• **Exercise**
Count the lines in the material below that contain the string "value", with case counting. Reply with the number alone.

• **The input**
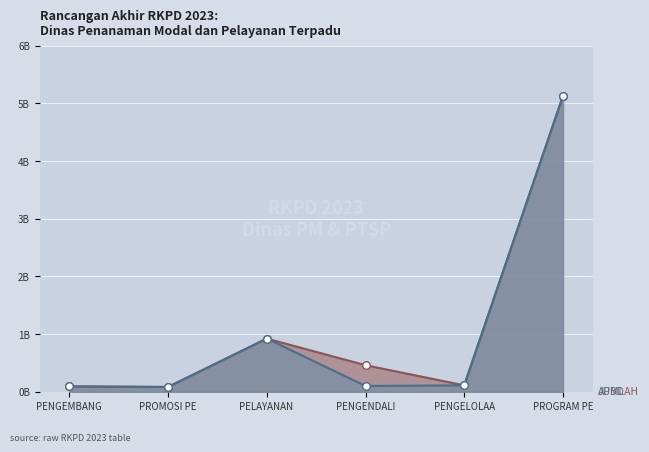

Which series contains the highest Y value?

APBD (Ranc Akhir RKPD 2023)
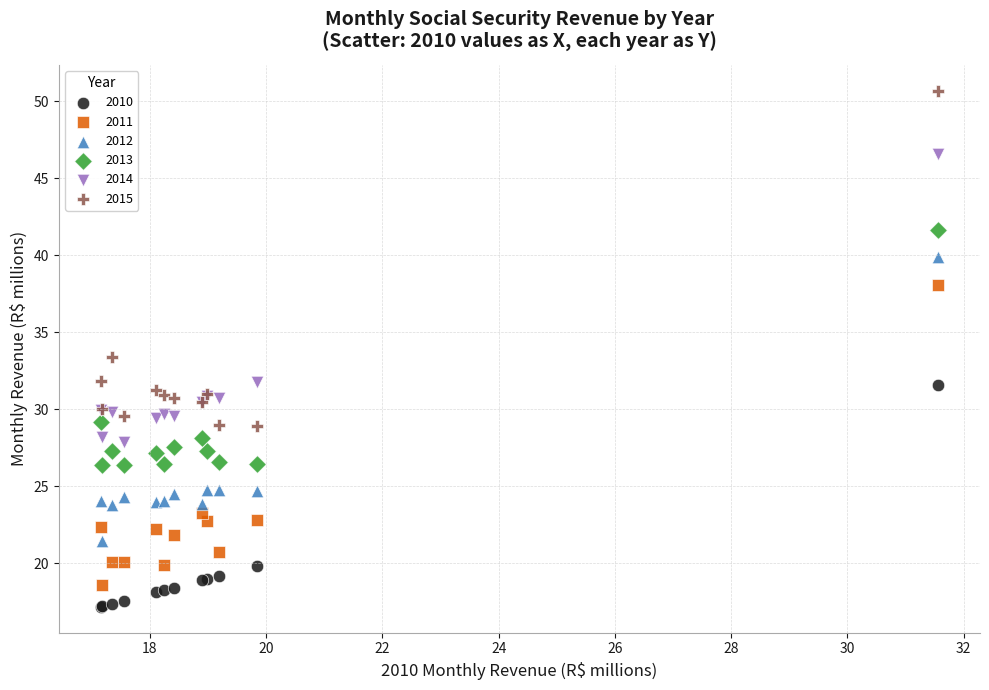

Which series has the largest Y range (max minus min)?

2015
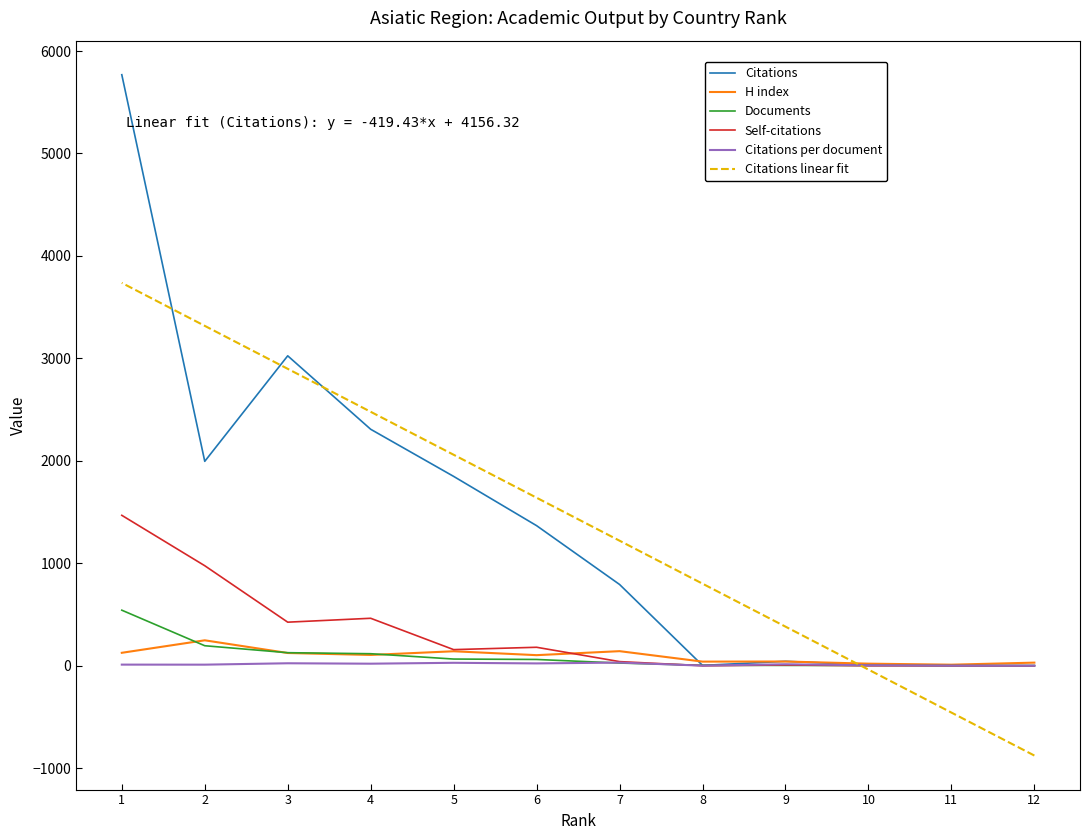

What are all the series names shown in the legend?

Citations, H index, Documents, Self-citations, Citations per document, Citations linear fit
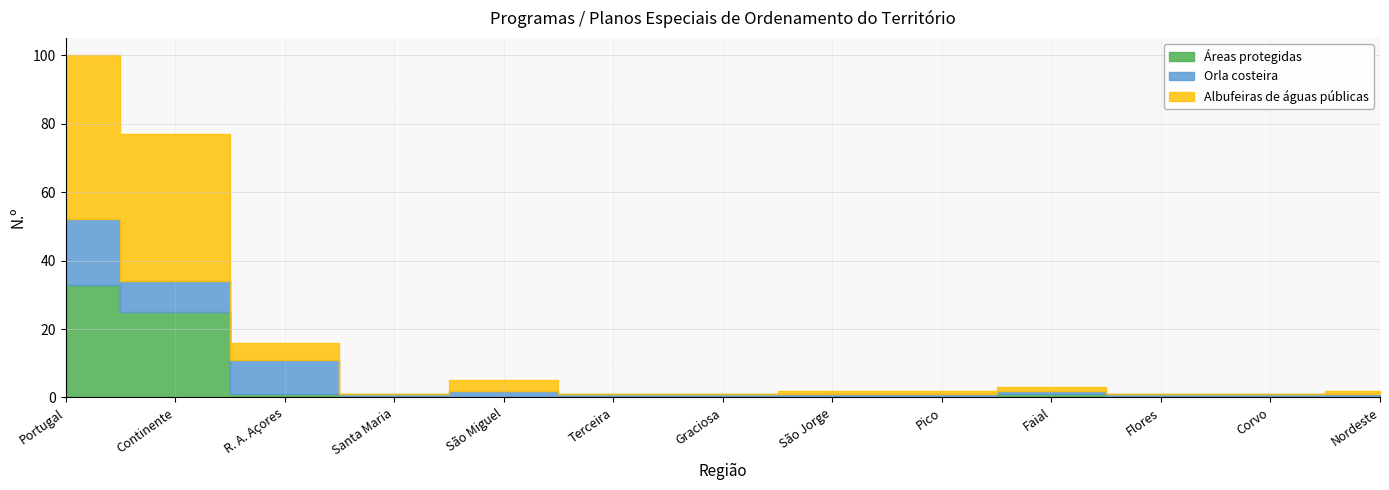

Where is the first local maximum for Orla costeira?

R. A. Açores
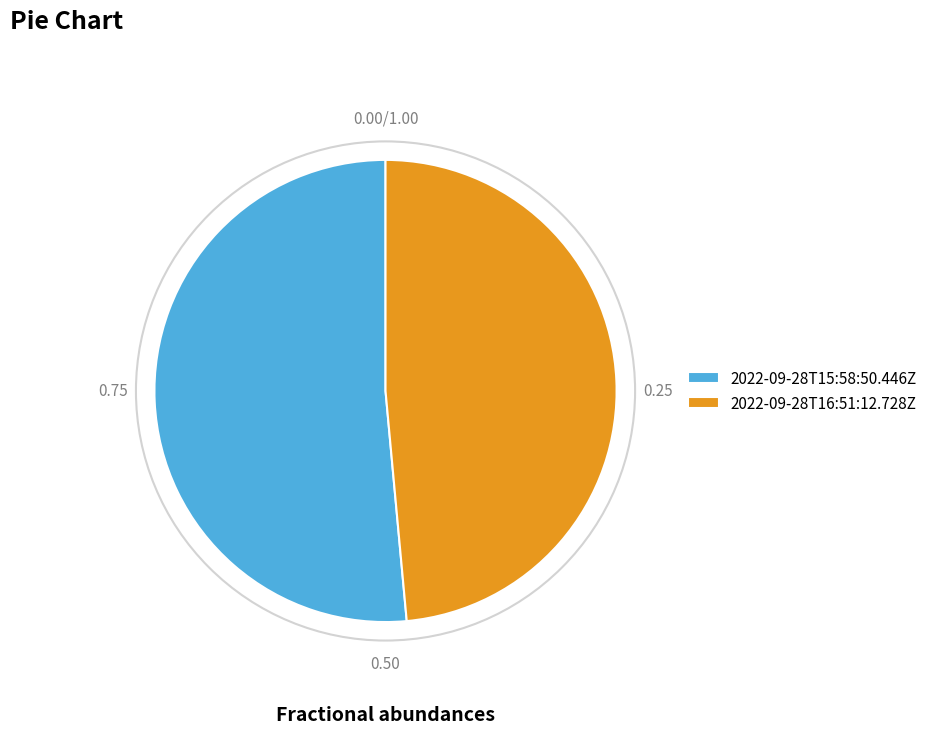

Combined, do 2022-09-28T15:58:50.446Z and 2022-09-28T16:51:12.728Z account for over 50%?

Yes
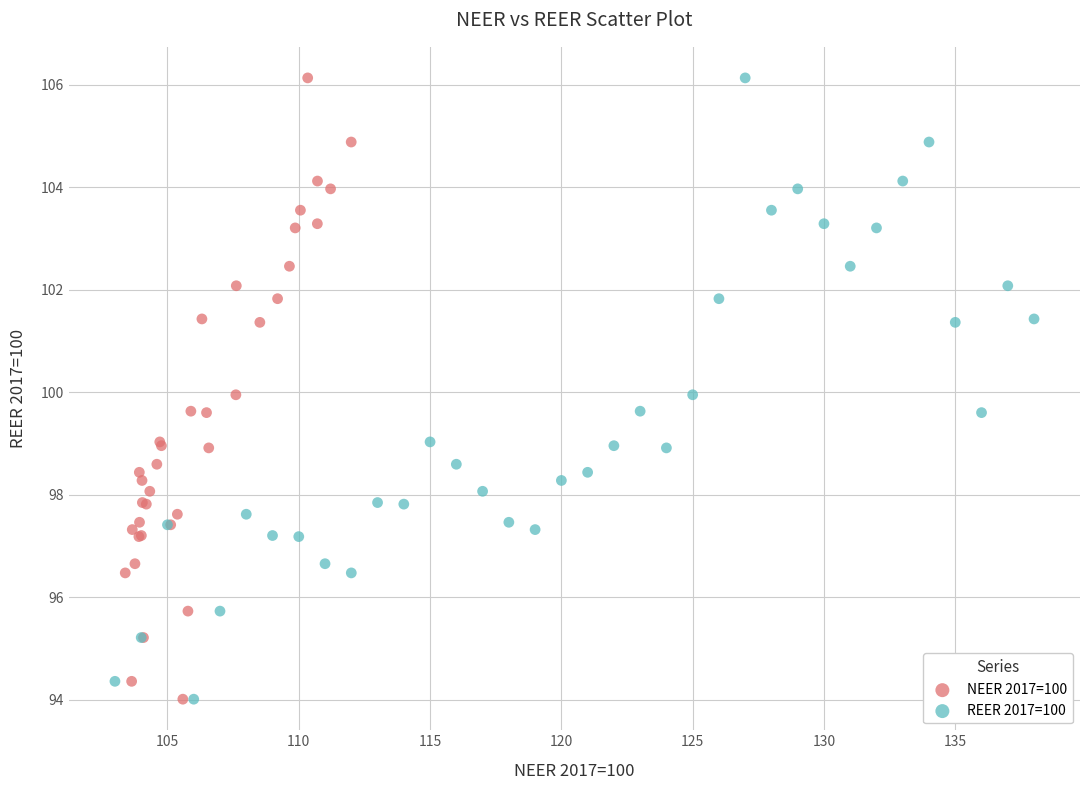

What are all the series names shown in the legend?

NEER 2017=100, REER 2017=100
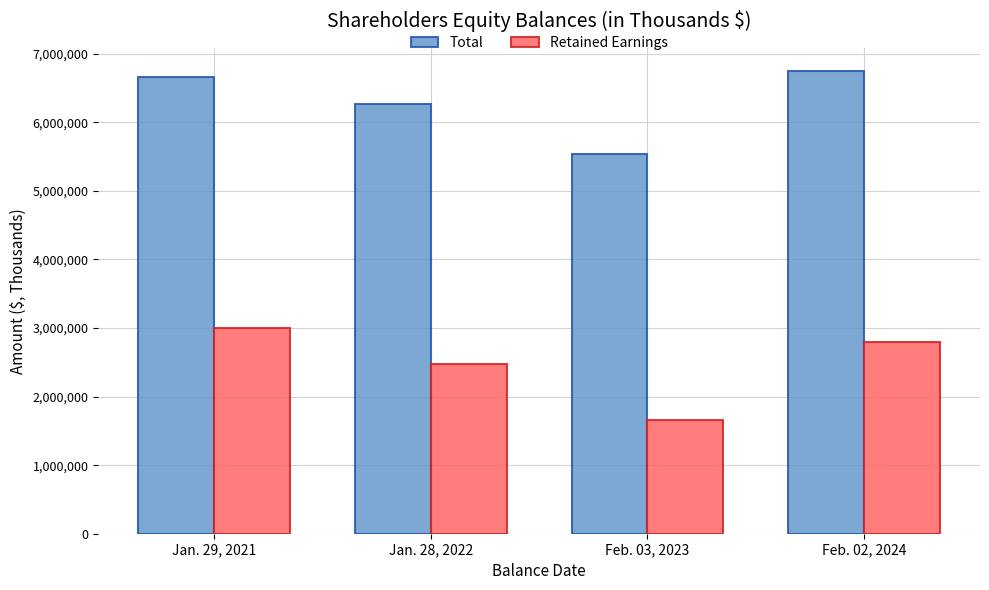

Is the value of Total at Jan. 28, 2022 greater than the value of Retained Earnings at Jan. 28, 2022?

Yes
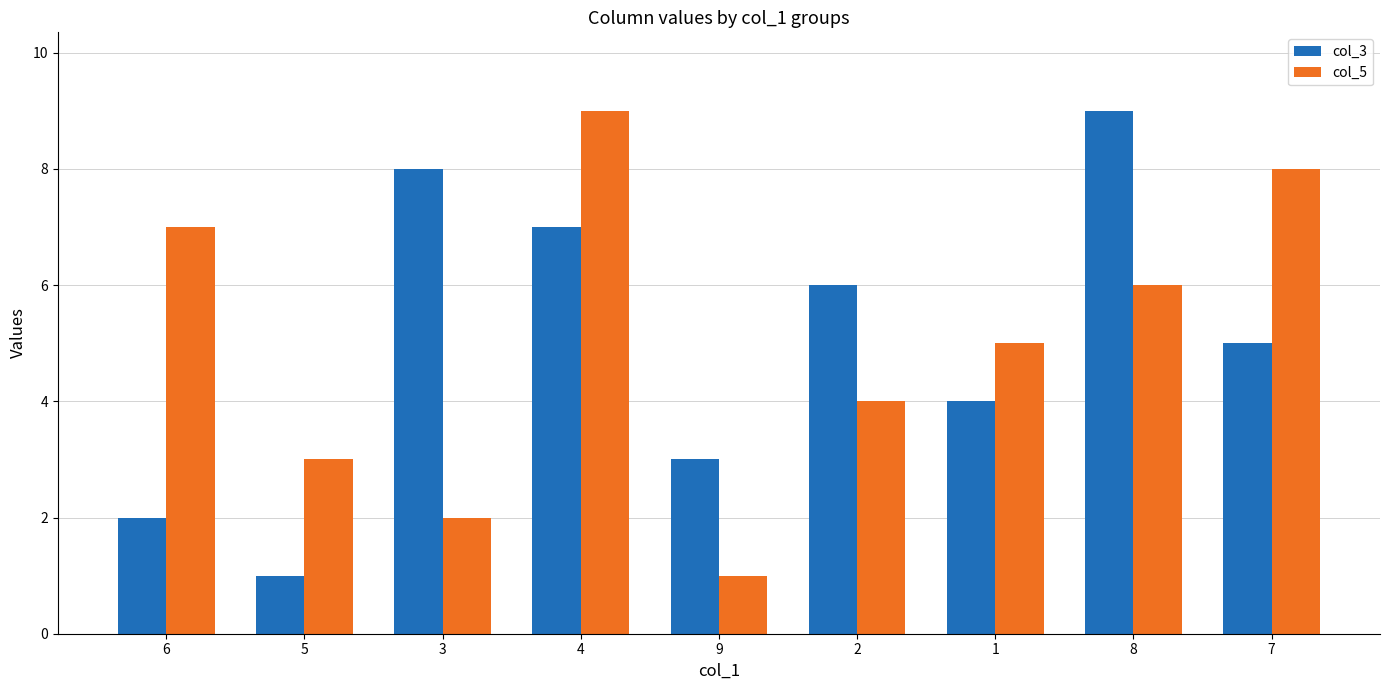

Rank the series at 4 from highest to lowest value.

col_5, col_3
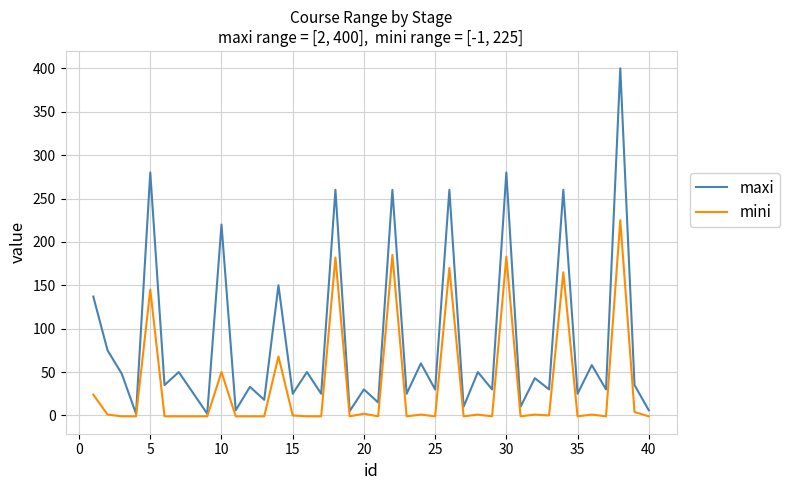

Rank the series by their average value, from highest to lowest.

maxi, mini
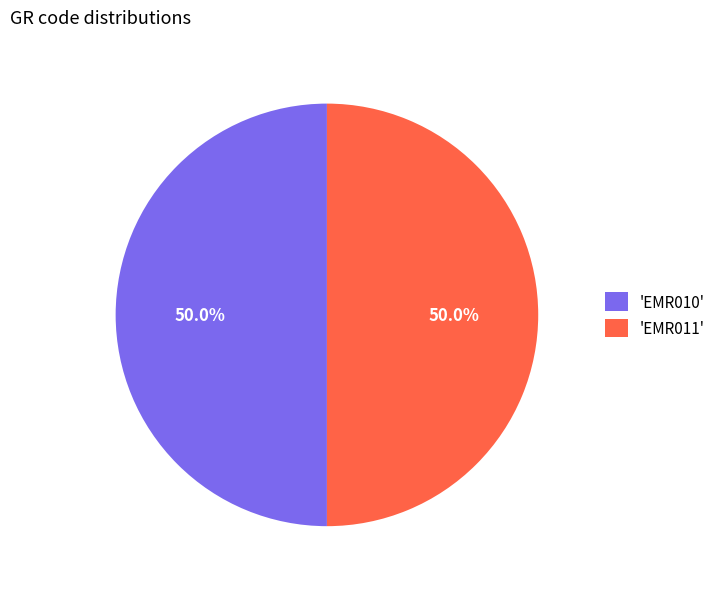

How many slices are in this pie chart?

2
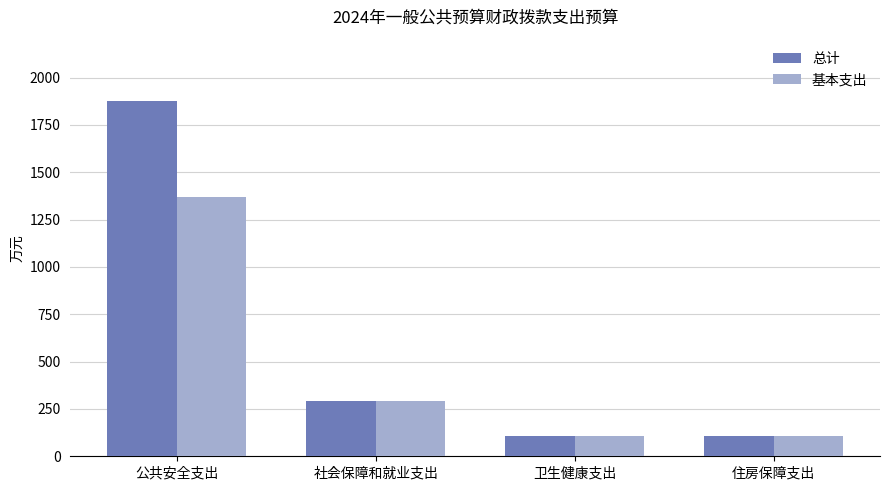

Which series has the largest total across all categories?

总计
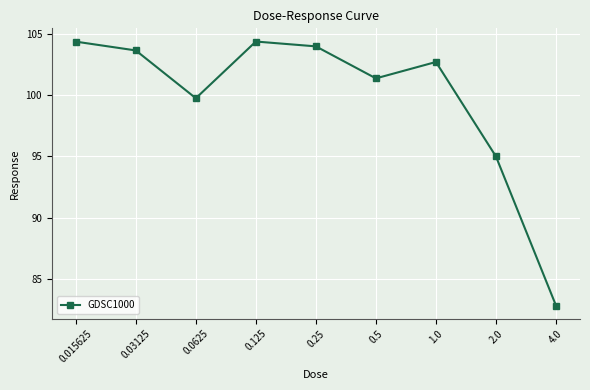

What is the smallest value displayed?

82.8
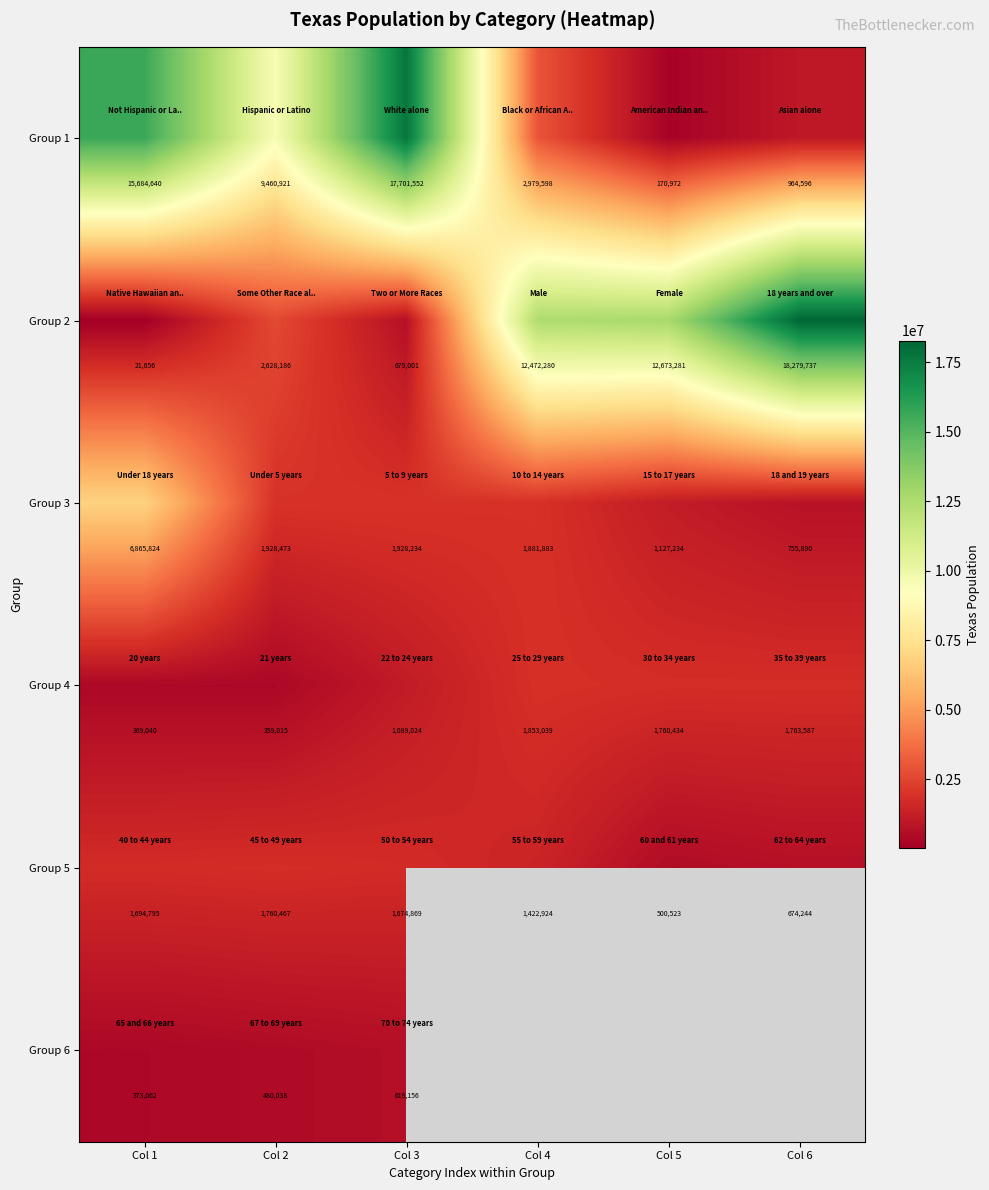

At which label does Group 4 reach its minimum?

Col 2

• **Answer below**
5